Johan Kock (4 June 1861 – 13 April 1915) was a Finnish soldier who had been decommissioned from the Russian army in Viipuri in 1897. Kock was a revolutionary who was the leader of the Finnish Labour Corps from 1905 to 1906.

==Biography==
Kock was born in Helsinki. In 1900 Kock was a reporter in Viipuri. He organised routes to smuggle revolutionary writings from Sweden via Finland to Russia. In 1905 during the general strike the academic society and labor protested together against Tsar Nicholas II. Kock was appointed the leader of the national guard by the strike committee. Kock gained the support and trust of the general governor Ivan Obolensky. Nevertheless, Obolensky negotiated with the Constitutionals how to solve the strike by political means. The Academic society could not accept Kock's leadership: university students and polytechniques split off, founding their own organisation under the leadership of Gösta Thörsleff.

The Constitutionals wanted to end the strike on 5 November, but the Labour Corps insisted on deciding whether to end the strike at a mass meeting of workers. Kock, who supported the strike, attended the negotiations to end the strike. The strike ended on 6 November, and on the next day Kock pulled his troops from the Helsinki police stations.

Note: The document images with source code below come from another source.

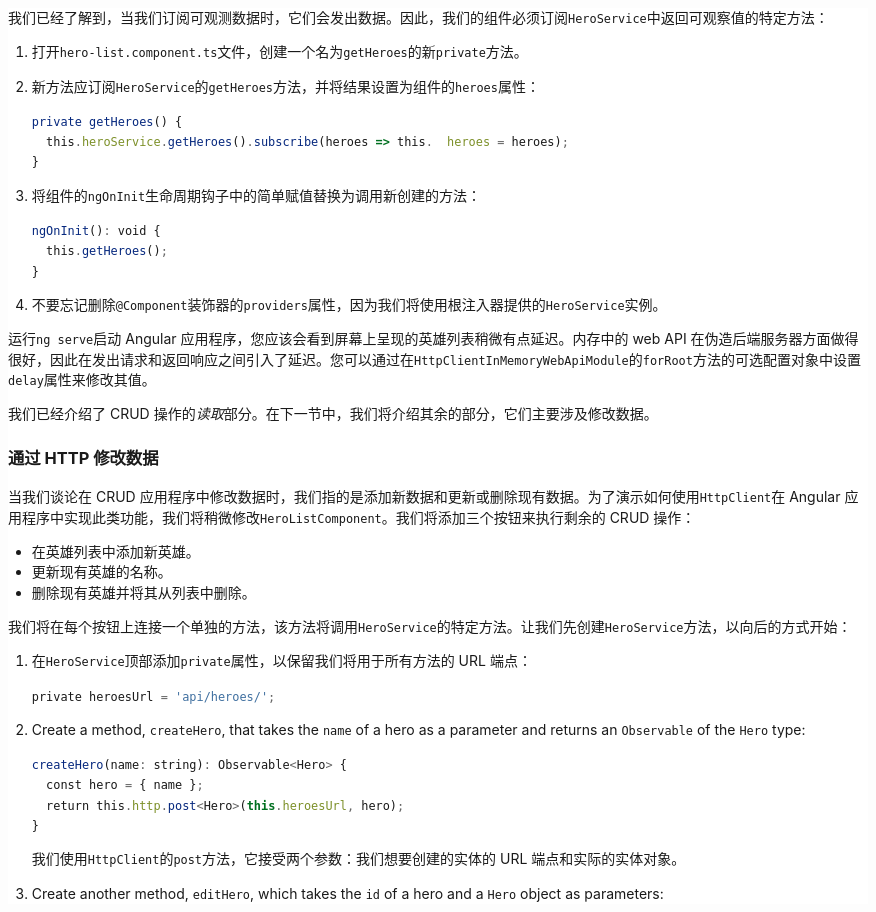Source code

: 我们已经了解到，当我们订阅可观测数据时，它们会发出数据。因此，我们的组件必须订阅`HeroService`中返回可观察值的特定方法：

1.  打开`hero-list.component.ts`文件，创建一个名为`getHeroes`的新`private`方法。
2.  新方法应订阅`HeroService`的`getHeroes`方法，并将结果设置为组件的`heroes`属性：

    ```ts
    private getHeroes() {
      this.heroService.getHeroes().subscribe(heroes => this.  heroes = heroes);
    }
    ```

3.  将组件的`ngOnInit`生命周期钩子中的简单赋值替换为调用新创建的方法：

    ```ts
    ngOnInit(): void {
      this.getHeroes();
    }
    ```

4.  不要忘记删除`@Component`装饰器的`providers`属性，因为我们将使用根注入器提供的`HeroService`实例。

运行`ng serve`启动 Angular 应用程序，您应该会看到屏幕上呈现的英雄列表稍微有点延迟。内存中的 web API 在伪造后端服务器方面做得很好，因此在发出请求和返回响应之间引入了延迟。您可以通过在`HttpClientInMemoryWebApiModule`的`forRoot`方法的可选配置对象中设置`delay`属性来修改其值。

我们已经介绍了 CRUD 操作的*读取*部分。在下一节中，我们将介绍其余的部分，它们主要涉及修改数据。

### 通过 HTTP 修改数据

当我们谈论在 CRUD 应用程序中修改数据时，我们指的是添加新数据和更新或删除现有数据。为了演示如何使用`HttpClient`在 Angular 应用程序中实现此类功能，我们将稍微修改`HeroListComponent`。我们将添加三个按钮来执行剩余的 CRUD 操作：

*   在英雄列表中添加新英雄。
*   更新现有英雄的名称。
*   删除现有英雄并将其从列表中删除。

我们将在每个按钮上连接一个单独的方法，该方法将调用`HeroService`的特定方法。让我们先创建`HeroService`方法，以向后的方式开始：

1.  在`HeroService`顶部添加`private`属性，以保留我们将用于所有方法的 URL 端点：

    ```ts
    private heroesUrl = 'api/heroes/';
    ```

2.  Create a method, `createHero`, that takes the `name` of a hero as a parameter and returns an `Observable` of the `Hero` type:

    ```ts
    createHero(name: string): Observable<Hero> {
      const hero = { name };
      return this.http.post<Hero>(this.heroesUrl, hero);
    }
    ```

    我们使用`HttpClient`的`post`方法，它接受两个参数：我们想要创建的实体的 URL 端点和实际的实体对象。

3.  Create another method, `editHero`, which takes the `id` of a hero and a `Hero` object as parameters:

Kock took part in the Sveaborg Rebellion in 1906 in the Sveaborg fortress (renamed "Suomenlinna" in Finnish in 1918). When the rebellion failed, Kock fled the country along with other activists to Sweden and from there to the United Kingdom before moving to the United States. He died in 1915 in Fitchburg, Massachusetts. Matti Kurikka delivered the eulogy at Kock's funeral shortly before his own death.